We were notified by IVV5 about a potential security problem.
They noticed wrong permissions on their directories: The group u0mitarb
had permissions rwxs
.
We quickly found, that many directories, including the /usershare and /usershare/projects directory, containing the symlinks to the individual shares were affected.
To further analyze the issue, we gathered a list of affected directories and looked at the modified dates.
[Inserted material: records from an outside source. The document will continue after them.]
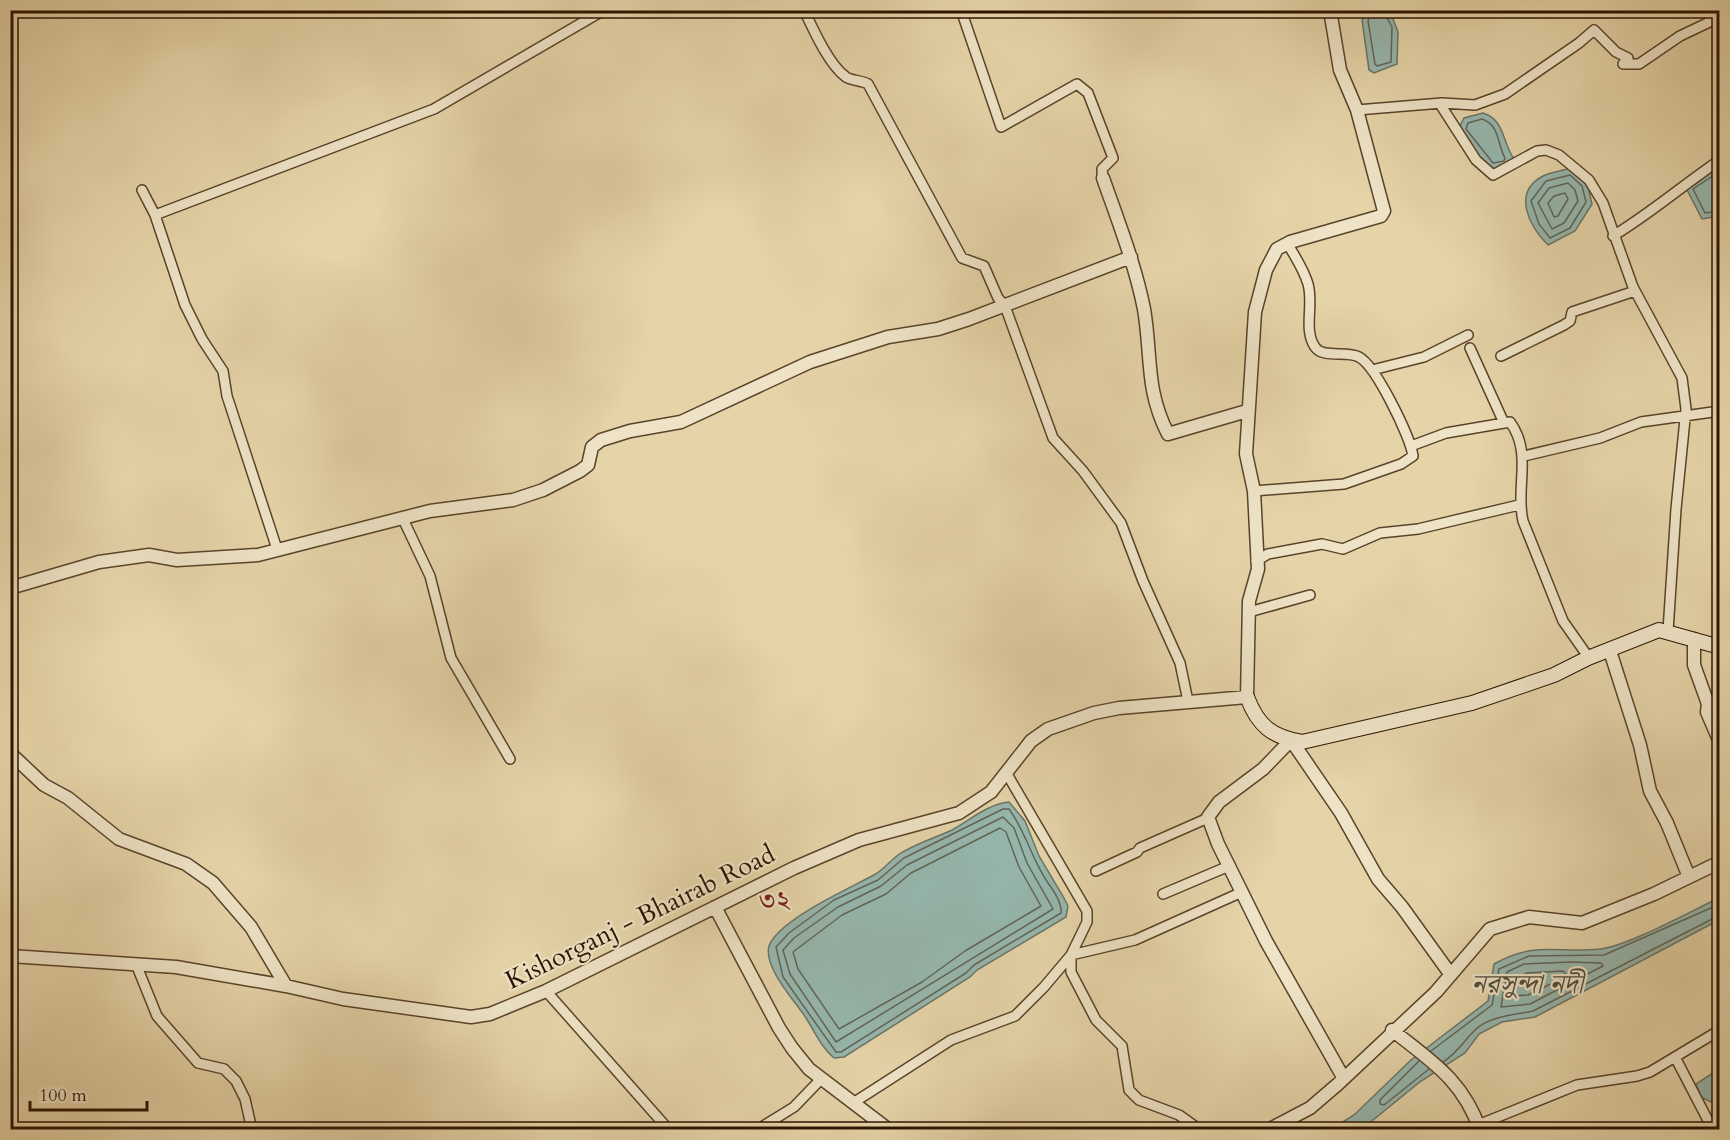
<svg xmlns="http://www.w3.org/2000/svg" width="1730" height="1140" font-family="Cardo,'Noto Serif Bengali',serif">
  <rect width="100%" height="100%" fill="#e5d4a8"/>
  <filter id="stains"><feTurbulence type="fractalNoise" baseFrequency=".00333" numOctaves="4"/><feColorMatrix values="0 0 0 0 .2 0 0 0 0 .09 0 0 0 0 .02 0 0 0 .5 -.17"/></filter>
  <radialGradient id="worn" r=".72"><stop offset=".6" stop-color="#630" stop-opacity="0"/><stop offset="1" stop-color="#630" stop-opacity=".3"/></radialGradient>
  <path fill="#96b7ae" stroke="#6c7568" stroke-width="1.5" d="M1370,11L1391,14L1398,32L1397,64L1374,73L1369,70L1362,20Z
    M1483,113C1505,120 1502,142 1514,159L1495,171L1477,155L1459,128L1464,118Z
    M1719,165V216L1702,219L1685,186Z
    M1571,168L1587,183L1592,204L1575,231L1548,245C1530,227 1511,193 1543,176C1551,172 1562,171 1571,168Z
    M1009,802L1025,821L1039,856L1064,898L1068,906L1066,917L977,970L970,977L844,1057L834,1058C821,1047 815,1032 806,1018C795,1001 763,967 769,946C778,920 850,888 874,875C883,870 890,861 898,855C914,844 935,838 952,830C970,820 988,804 1009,802Z
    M1719,898V920L1535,1017L1502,1022L1479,1034L1465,1053L1421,1081L1362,1129L1330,1130L1354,1115L1411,1060L1488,1001L1494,964C1538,940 1557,954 1601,949C1630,945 1691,911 1719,898Z
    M1719,1069V1102L1713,1103L1701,1097L1696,1084Z"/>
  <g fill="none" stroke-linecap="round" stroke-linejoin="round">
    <path stroke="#616557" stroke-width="1.5" d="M1372,10L1368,21L1375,64L1377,66L1391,62L1392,27L1383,10
      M1482,119C1500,125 1497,144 1505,158L1504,161L1493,163L1466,129L1468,123Z
      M1720,171L1693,189L1705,213L1720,211
      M1570,175L1582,186L1586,202L1570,228L1550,238L1539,224L1531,201L1546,181Z
      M1568,183L1575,190L1578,201L1564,223L1552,229L1538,203L1549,188Z
      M1565,193L1568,199L1558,216L1554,217L1548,203L1554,196Z
      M1003,809H1009C1026,832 1032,860 1048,883C1054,891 1062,903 1061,913L974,965L966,973L841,1052H836L783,977L776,947L789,933L834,900L878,880L904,858Z
      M1003,817L1014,828L1027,863L1053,909L836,1042L790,974L783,950L794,938L838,907L881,886L907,865Z
      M1000,828L1006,832L1019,867L1041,906L965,951L922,982L839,1029L798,969L793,952L842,915L886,894L911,873Z
      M1571,962L1601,963L1603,966L1530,1004L1501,1007L1507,972L1524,964Z
      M1563,971L1566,974L1565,977L1528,995L1512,996L1514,979L1527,973Z
      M1431,1051L1492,1005L1499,969L1529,956L1604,955L1720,904
      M1419,1061L1380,1100V1104L1384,1105L1429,1069
      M1443,1062C1457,1053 1463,1042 1474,1031C1488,1016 1514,1015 1533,1011L1720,915"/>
    <g stroke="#5a432a" stroke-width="12">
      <path id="minor" d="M804,10C813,29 829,65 846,77C852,81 861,80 868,84L962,258L984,266L998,298L1005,306L1053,438L1083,471L1121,523L1143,581L1180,663L1188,701
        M961,10L1001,127L1077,84L1088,93L1113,158L1102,169L1103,178L1102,174
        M1440,104L1476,160L1493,175L1537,151L1546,150L1559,155L1589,180L1603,203L1633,287L1682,378L1686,409L1676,509L1668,631
        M1357,110L1442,103L1475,105L1505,94L1579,43L1594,30L1616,52L1628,58L1623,64H1639L1680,36L1720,17
        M142,190L155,215
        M1613,236C1651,213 1683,185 1720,160
        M1470,348L1504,423
        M1501,356L1564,325L1570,321L1572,312L1635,291
        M1372,370L1424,357L1468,335
        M1411,446L1446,433L1510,422C1533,453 1515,488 1523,521L1563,621L1589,658
        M1524,456L1600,438L1641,422L1720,411
        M1254,491L1344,484L1401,464L1413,456C1410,436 1376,366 1359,357C1347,350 1323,359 1315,347C1303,330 1314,304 1308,284C1304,270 1295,256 1287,243
        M403,519L430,576L451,658L510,759
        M277,549L227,396L223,371L202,339L185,305L155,215L434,109L604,10
        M1256,561L1268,554L1322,544L1343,549L1380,533L1418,529L1519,505
        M1249,612L1310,595
        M1007,774L1087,911V922L1071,955V972L1096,1020L1122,1046L1129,1090L1139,1100L1179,1115L1200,1130
        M1096,871L1137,852L1140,848L1208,818
        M1163,894L1229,866
        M136,964L157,1016L198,1063L224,1069L236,1081L245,1099L252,1130
        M546,991L669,1130
        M1675,1057L1713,1130
        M853,1103L951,1040L1015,1016L1044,987L1071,955L1135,940L1242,892
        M1478,1125L1577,1085L1637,1076L1650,1072L1720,1030
        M757,1130L794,1107L822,1078"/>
    </g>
    <g stroke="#5a432a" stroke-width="15">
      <path id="tertiary" d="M1103,178C1118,221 1135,264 1144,309C1152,356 1145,389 1168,434L1247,411
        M10,588L99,562L149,555L177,560L258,555L430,511L513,500L543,490L580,471L588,465L592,447L601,440L630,431L681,422L810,362L888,337L938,329L969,319L1131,257
        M1694,639V665L1708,704L1707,712L1720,742
        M1610,651L1640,745L1650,791L1667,823L1689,877
        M10,753L44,785L68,798L119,839L186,864L213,883L251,927L286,986
        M715,907L779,1028L792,1048L809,1069L889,1130
        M10,956L176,967L286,986L343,999L471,1017L490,1014L546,991L794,868L859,840L959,813L991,792L1031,741L1048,729L1094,713L1119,708L1247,697L1249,601L1258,569L1254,491L1246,454L1255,312L1266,270L1277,249L1290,242L1381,216L1384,211L1357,110L1340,70L1330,10
        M1392,1030C1431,1061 1463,1080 1480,1130
        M1343,1077L1266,941L1218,844L1208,817L1219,802L1263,769L1291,740L1341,813L1378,879L1402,907L1451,975
        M1268,1130L1310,1108L1338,1084L1436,992L1490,929L1529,917L1582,923L1654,894L1720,862"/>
    </g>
    <g stroke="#2c1300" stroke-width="16">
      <path id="secondary" d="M1719,10L1720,12
        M1247,697C1258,726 1272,737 1302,742L1472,703L1554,675L1588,658L1659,630L1720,647"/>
    </g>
    <use href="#minor" stroke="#eee3c6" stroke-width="9"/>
    <use href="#tertiary" stroke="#eee3c6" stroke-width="12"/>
    <use href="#secondary" stroke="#eee3c6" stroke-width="14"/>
  </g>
  <g text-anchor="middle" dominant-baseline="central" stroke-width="4.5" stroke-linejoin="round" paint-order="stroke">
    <g font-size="26" fill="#2c1300" stroke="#eee3c6">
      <text transform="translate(640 917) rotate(-26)">Kishorganj - Bhairab Road</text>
    </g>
    <g font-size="27" fill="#7a1f14" stroke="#eee3c6">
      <text x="774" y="900">৩২</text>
    </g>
    <g font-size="27" font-style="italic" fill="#514c3d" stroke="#eee3c6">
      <text x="1527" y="984">নরসুন্দা নদী</text>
    </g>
  </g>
  <rect width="1730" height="1140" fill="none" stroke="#e5d4a8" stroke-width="36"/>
  <rect x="12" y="12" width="1706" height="1116" fill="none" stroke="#2c1300" stroke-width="3"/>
  <rect x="18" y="18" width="1694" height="1104" fill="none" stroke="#2c1300" stroke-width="1.5"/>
  <path d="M30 1101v9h117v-9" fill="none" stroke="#2c1300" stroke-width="3"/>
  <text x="39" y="1101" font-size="18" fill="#2c1300" stroke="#eee3c6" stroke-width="4.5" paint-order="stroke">100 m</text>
  <rect width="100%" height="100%" filter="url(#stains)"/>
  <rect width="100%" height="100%" fill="url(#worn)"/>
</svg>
It seemed, that the problem started to appear about a week before.
After a while of searching through the logs, we found that many file operations were done by IP addresses in Uni Cloud Kubernetes.
A few days ago, we were asked about non-terminating pods from one of our JupyterHub test deployments, after having switched from the Kubernetes in-tree driver to external CSI drivers.
Also, a few weeks ago, we have updated our CSI drivers for cinder and manila.
We determined, that we should look into what the kubelet does during pod termination and indeed, it was executing a lot of chmod operations.
The only reason, kubelet would be doing this, was due to fsGroup
settings in the pod.
Looking through the CSI configuration, we found that csi-cephfs, which is used by manila-csi has a default value of fsGroupPolicy: File
(source code.
Reading a few discussions in github, we found that this was a bad choice, and everyone recommends using ReadWriteOnceWithFSType
.
In JupyterHub, we have configured fsGroup for a long time, but as we were using the in-tree driver, this had no effect.
But with the CSI driver now being set to fsGroupPolicy: File
, kubelet was acutally enforcing the setting.
As we have mounted all /usershare
directories into the users Pods, kubelet was acting on all user data.
We quickly stopped the kubelet and the JupyterHub deployment and compiled a list of affected directories.
We removed access for the group u0mitarb
to all these directories.
The directory list including contact data was also transmitted to the CERT, to inform all users about the situation.
In the background, we started a task, to remove all s
permissions recursively from all files, which should not have been set by any users.
We changed the CSI configuration to a safe value fsGroupPolicy: ReadWriteOnceWithFSType
, so that for CephFS shares, this would never again happen in the future.
For our Kubernetes users, this means, that fsGroup
no longer works on manila shares, but this is easily circumvented by an initialization Job.